Site Reliability Engineer
Palo Alto, CA (United States)
cassandra java amazon-web-services
Apples Applied Machine Learning team has built systems for a number of large-scale data science applications. We work on high-impact projects that serve various Apple lines of business. We use the latest in open source technology and as committers on some of these projects, we are pushing the envelope! Working with multiple lines of business, we handle many streams of Apple-scale data. We bring it all together and extract the value. We do all this with an outstanding group of software engineers, data scientists, SRE/DevOps engineers and managers.
Monitor production, staging, test and development environments for a myriad of applications in an agile and multifaceted organization.
You are an independent problem-solver who is self-directed and capable of exhibiting deftness to handle multiple simultaneous contending priorities and deliver solutions in a timely manner.
Provide incident resolution for all technical production issues.
Create and maintain accurate, up-to-date documentation reflecting configuration, and responsible for writing justifications, training users in sophisticated topics, writing status reports, documenting procedures, and interacting with Apple staff and management.
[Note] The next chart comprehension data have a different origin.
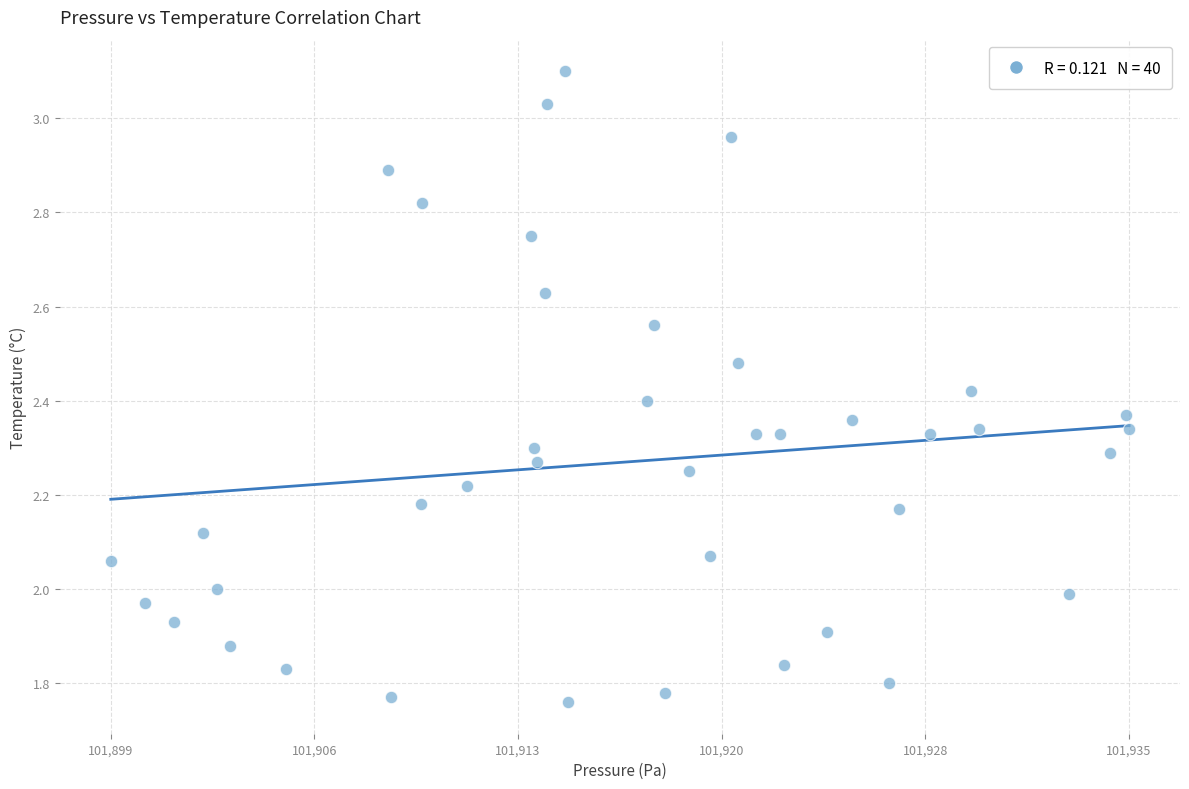

What is the range of Y values (max minus min)?

1.3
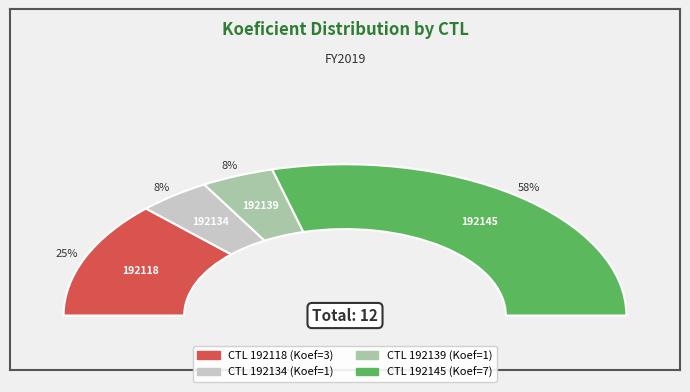

Combined, what portion of the pie is 192118 and 192134?

33.3%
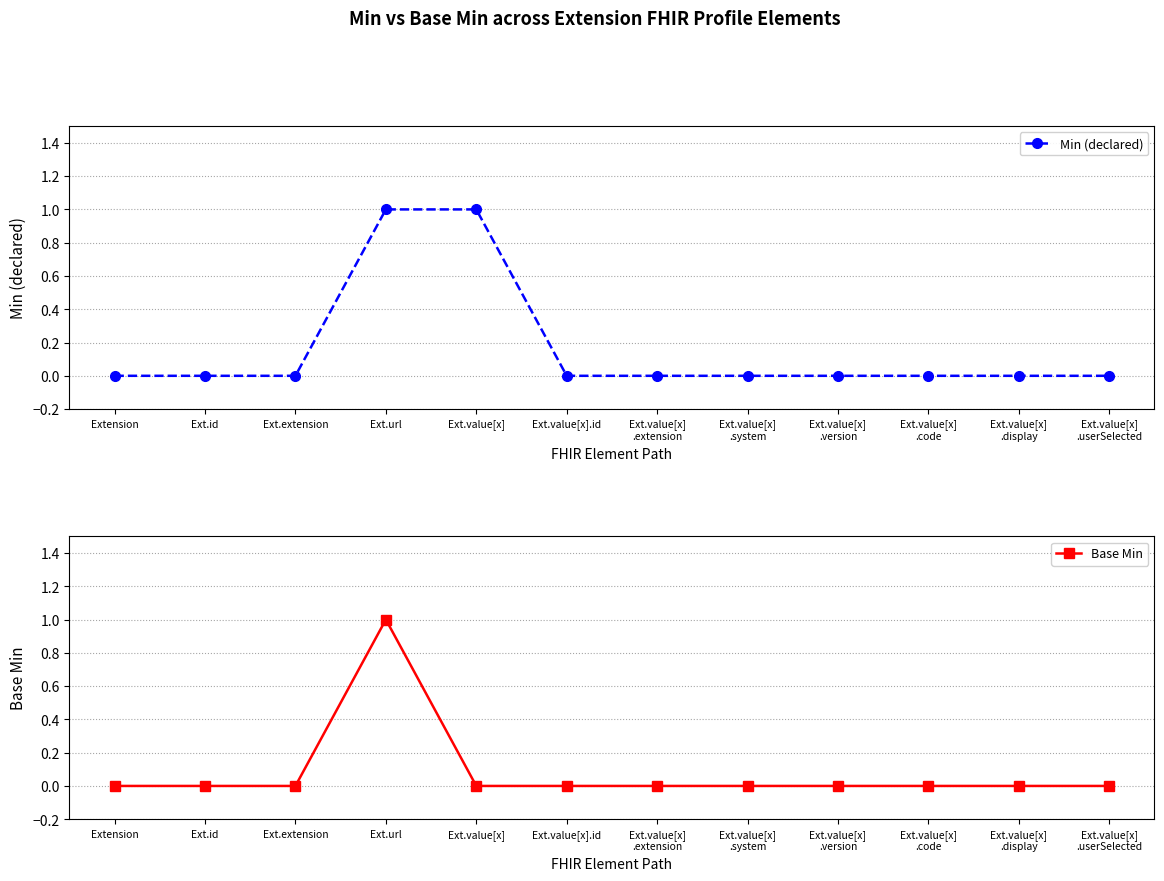

Does the chart display data point markers on the line(s)?

Yes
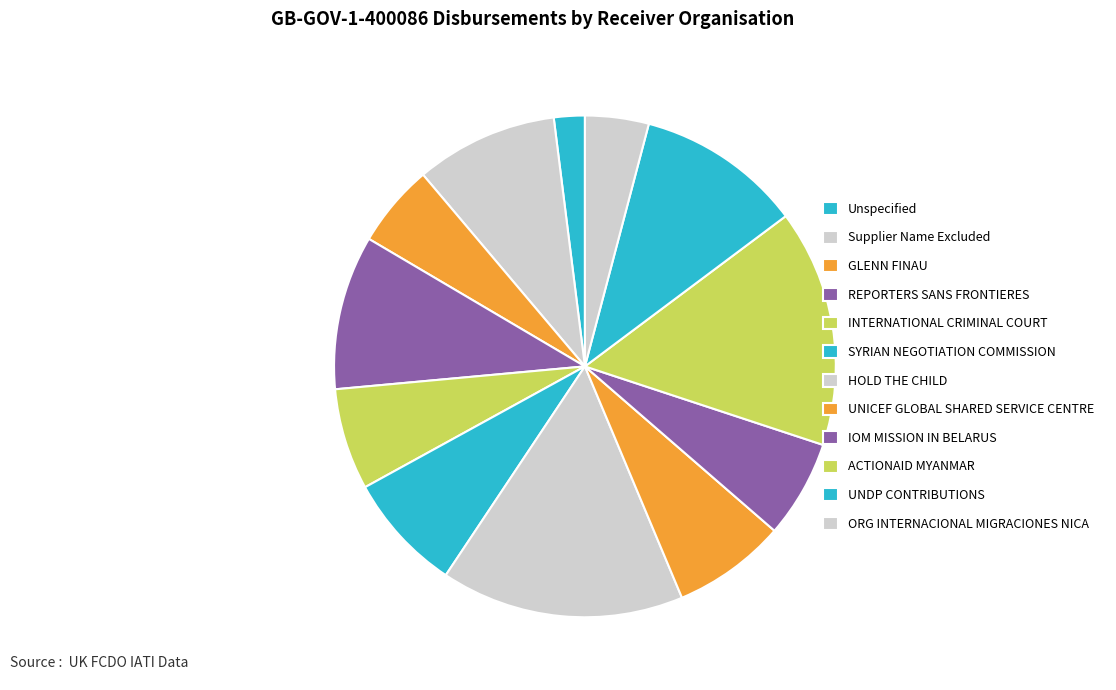

Which category has the smallest portion of the pie?

Unspecified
Provide guidance to improve the stability, security, efficiency and scalability of systems.
Determine future needs for capacity and investigate new products and/or features.
Strong troubleshooting ability will be used daily; will take steps on their own to isolate issues and resolve root cause through investigative analysis in environments where the candidate has little knowledge/experience/documentation.
Administer and ensure the accurate execution of the backup systems.
Provide 24x7 on-call support to handle urgent critical issues.